记录摘录:
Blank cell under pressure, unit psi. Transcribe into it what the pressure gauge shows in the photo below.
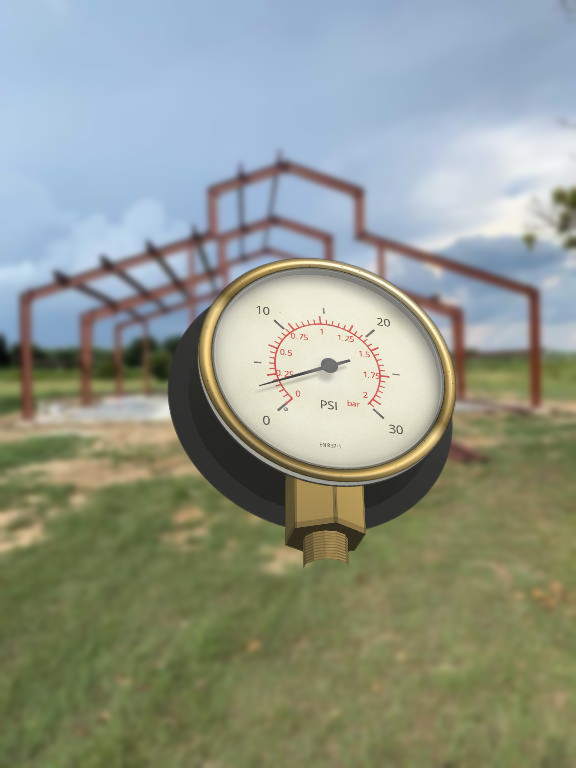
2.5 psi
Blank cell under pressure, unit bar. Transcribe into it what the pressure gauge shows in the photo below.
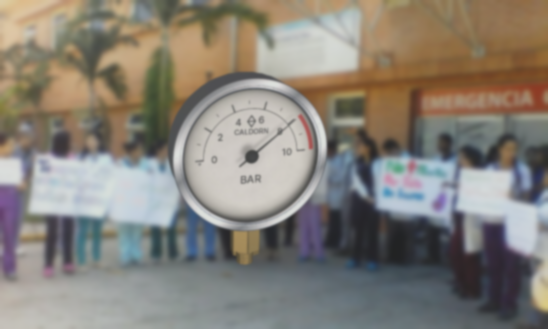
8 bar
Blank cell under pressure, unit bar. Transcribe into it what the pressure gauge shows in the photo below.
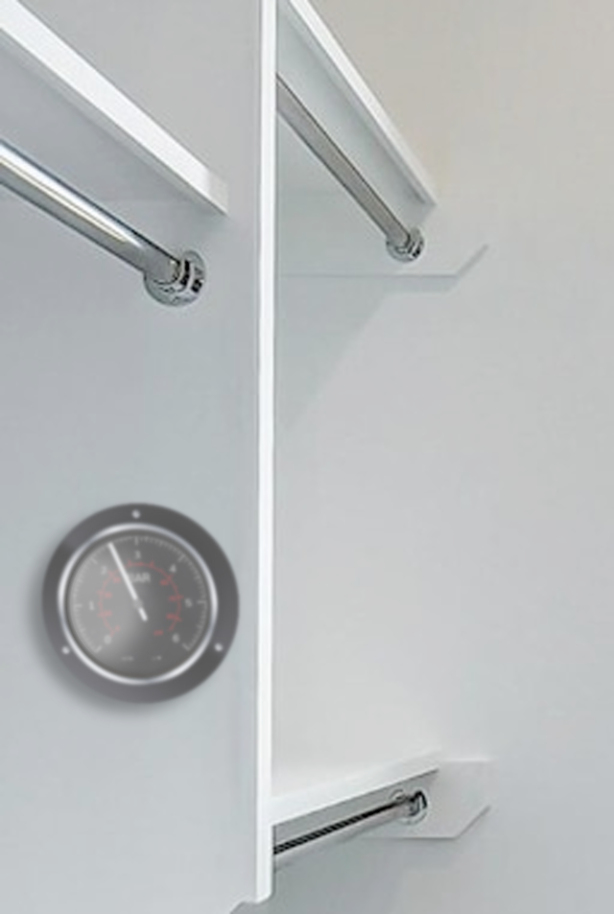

操作要求: 请把以上全部记录逐行整理成编号列表，省略空行，答案里不保留图片。

输出结果:
1. Blank cell under pressure, unit psi. Transcribe into it what the pressure gauge shows in the photo below.
2. 2.5 psi
3. Blank cell under pressure, unit bar. Transcribe into it what the pressure gauge shows in the photo below.
4. 8 bar
5. Blank cell under pressure, unit bar. Transcribe into it what the pressure gauge shows in the photo below.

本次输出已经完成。